Fig. 6. Assessment of D-serine levels in MEA and summary of neuroglia changes in TLE.

a Representative electropherograms of the secreted fractions from MEA (top row), LEA (middle row), and the cerebellum (bottom row) of non-status control and epileptic rats. Peak identification: (1) L-Ser; (2) D-Ser; (3) L-Asn; (4) L-Thr; (5) L-Gln; (6) L/D-Glu + D-Gln + D-Thr; (7) β-HSer (internal standard); (8) L/D-Asp; (9) L-His; (10) Gly; (11) L/D-Ala; (12) α-ABA (IS); (13) L-Tyr; (14) D-Tyr; (15) L-Met; (16) D-Met; (17) β-Ala; (18) L-Val; (19) D-Val; (20) Tau; (21) GABA; (22) L-Ile + L/D-Leu; (23) L/D-Phe; (24) L-Trp; (25) D-Trp; (26) β-Phe (IS); and (27) L/D-Arg.
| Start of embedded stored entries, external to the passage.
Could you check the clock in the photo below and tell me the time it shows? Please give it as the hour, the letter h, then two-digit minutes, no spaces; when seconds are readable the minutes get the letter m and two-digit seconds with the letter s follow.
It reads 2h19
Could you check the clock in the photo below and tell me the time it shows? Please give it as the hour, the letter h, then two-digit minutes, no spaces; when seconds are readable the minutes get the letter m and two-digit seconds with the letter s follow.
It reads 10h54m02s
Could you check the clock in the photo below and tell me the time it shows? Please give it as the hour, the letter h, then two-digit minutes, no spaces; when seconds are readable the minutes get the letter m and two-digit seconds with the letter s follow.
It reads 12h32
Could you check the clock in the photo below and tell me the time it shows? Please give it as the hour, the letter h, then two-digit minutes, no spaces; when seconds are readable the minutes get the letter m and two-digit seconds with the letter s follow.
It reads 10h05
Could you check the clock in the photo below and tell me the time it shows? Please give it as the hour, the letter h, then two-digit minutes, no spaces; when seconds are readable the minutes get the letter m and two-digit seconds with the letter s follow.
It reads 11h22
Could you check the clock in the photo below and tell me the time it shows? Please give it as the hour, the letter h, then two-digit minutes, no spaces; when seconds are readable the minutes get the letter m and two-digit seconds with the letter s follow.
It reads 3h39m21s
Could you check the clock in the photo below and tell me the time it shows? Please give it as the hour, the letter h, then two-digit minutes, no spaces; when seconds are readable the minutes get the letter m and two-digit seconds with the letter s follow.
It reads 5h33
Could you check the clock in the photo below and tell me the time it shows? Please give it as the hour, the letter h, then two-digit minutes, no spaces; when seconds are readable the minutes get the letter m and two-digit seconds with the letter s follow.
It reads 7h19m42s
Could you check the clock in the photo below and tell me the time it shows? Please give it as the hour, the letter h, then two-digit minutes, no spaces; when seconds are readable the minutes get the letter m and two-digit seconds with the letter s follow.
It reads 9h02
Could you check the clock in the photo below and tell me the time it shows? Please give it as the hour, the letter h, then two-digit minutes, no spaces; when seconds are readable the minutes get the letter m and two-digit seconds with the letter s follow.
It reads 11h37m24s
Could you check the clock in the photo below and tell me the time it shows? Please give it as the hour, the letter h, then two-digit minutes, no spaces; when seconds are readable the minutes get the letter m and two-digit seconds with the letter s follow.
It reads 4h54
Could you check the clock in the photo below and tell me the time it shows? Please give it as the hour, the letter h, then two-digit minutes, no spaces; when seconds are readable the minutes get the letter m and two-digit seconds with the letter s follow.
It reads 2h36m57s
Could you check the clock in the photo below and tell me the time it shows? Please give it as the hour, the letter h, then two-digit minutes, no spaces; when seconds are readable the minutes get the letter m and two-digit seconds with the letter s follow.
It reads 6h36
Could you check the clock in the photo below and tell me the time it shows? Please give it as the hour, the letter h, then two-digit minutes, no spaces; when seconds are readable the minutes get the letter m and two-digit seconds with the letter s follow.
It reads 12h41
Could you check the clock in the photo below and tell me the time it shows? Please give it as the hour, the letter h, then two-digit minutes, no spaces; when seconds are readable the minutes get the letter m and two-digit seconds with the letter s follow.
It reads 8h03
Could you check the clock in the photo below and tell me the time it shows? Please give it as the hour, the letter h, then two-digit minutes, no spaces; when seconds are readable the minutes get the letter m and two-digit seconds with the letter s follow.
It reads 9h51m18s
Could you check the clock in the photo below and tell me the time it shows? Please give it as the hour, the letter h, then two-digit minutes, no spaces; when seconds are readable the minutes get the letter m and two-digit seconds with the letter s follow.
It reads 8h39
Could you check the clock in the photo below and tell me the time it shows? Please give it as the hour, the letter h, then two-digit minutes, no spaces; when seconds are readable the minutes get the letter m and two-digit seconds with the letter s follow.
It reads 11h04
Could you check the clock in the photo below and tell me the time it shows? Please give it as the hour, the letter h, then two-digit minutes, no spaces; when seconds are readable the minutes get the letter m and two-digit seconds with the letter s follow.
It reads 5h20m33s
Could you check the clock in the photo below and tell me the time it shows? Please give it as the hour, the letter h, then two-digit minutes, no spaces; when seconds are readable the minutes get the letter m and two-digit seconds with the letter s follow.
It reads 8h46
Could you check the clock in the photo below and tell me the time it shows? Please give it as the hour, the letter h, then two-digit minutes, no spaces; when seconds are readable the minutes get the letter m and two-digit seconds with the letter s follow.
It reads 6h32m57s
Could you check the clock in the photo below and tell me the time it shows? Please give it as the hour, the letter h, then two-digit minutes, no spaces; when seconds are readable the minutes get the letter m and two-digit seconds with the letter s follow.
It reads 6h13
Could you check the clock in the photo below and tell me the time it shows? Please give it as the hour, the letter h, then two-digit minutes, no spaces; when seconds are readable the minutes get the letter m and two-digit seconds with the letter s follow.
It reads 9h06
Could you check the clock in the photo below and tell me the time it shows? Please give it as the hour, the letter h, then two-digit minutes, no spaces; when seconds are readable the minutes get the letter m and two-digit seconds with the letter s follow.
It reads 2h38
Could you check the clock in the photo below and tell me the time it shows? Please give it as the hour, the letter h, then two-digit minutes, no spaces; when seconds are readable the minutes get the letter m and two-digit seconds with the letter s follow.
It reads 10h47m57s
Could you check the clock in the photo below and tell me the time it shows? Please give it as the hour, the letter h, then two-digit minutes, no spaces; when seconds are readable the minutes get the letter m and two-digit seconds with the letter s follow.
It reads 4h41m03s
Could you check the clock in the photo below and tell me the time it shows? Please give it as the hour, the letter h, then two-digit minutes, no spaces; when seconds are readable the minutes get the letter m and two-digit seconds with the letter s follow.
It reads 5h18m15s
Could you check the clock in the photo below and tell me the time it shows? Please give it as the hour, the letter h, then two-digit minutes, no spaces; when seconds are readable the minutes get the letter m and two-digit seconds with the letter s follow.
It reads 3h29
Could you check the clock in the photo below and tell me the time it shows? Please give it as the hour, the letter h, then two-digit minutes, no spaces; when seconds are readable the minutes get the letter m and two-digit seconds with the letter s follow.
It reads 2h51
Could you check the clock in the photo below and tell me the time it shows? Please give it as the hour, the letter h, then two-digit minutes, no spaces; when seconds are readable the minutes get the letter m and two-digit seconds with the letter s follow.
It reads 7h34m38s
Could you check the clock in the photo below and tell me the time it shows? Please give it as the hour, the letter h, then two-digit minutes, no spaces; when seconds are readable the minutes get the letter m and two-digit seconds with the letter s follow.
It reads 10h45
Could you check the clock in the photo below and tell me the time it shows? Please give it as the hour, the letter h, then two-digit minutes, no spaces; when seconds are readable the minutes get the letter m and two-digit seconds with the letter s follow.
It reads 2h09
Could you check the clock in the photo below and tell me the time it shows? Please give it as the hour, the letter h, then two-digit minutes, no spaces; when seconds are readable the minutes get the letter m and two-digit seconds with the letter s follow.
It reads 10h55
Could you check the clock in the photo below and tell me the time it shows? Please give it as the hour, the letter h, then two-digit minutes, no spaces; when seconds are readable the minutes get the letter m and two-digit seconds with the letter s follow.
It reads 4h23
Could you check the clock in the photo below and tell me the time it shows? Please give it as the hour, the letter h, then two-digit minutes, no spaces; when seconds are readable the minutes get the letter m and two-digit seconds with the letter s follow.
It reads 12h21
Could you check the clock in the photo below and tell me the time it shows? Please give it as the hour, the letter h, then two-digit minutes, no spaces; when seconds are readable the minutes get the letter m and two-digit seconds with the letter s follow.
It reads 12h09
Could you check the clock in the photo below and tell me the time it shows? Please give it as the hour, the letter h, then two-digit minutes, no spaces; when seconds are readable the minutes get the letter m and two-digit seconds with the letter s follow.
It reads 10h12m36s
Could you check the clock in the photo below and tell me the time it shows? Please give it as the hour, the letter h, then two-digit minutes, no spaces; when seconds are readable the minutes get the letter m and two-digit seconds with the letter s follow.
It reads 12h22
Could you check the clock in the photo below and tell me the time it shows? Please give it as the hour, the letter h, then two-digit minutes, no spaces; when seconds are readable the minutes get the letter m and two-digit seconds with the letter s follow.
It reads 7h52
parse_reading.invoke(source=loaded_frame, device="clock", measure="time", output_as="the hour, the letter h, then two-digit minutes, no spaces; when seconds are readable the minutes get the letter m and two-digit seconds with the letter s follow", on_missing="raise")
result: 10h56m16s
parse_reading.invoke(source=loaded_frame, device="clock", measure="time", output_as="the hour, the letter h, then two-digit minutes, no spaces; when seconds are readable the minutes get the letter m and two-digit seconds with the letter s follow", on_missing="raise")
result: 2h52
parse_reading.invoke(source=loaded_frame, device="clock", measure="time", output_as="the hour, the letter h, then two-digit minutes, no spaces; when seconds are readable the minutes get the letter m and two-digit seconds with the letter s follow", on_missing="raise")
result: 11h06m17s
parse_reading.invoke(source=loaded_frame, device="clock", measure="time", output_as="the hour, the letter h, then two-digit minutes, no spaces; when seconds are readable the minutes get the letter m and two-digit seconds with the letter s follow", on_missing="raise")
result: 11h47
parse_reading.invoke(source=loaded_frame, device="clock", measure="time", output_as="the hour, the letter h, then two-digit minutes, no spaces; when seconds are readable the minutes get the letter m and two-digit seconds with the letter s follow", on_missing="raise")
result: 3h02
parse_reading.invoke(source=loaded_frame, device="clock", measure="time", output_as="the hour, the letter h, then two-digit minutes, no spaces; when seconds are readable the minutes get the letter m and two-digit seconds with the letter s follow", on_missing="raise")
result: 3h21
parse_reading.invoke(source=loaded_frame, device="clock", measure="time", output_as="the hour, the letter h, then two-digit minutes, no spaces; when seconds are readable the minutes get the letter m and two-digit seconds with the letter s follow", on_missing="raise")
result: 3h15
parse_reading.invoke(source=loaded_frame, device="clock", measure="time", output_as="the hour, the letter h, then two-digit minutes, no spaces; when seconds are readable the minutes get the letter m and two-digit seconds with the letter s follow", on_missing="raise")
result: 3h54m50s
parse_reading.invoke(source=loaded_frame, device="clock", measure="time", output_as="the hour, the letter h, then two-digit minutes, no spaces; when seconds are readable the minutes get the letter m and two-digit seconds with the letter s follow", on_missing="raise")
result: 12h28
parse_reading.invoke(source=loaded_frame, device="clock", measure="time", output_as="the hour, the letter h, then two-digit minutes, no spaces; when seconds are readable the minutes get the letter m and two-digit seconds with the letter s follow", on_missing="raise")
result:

Insets (rightmost panel) are overlays of zoomed-in images of electropherograms from control (black) and epileptic (red) animals highlighting differences in the normalized fluorescence intensities of the L- and D-serine peaks (time-shifted to facilitate viewing). The bars atop peaks facilitate viewing of the amplitude differences. b Raw data and histograms of average D-serine levels in brain tissue (supernatant or secreted fraction, left panel; cell homogenate fraction, right panel) from the indicated regions of non-status control and epileptic rats expressed in μg/g of brain tissue (top panels) and as a percentage of total serine (D + L, bottom panels) within the samples. Numbers within bar plots indicate animals used (n) and the inset identifies location of LEA, presubiculum (PrS), and parasubiculum (Par) relative to the MEA. *p < 0.05, ***p < 0.001, Student’s t test. Error bars represent SEM. c Summary of neuroglia changes characterizing TLE pathology and two possible avenues through which D-serine might mitigate cell loss within the MEA.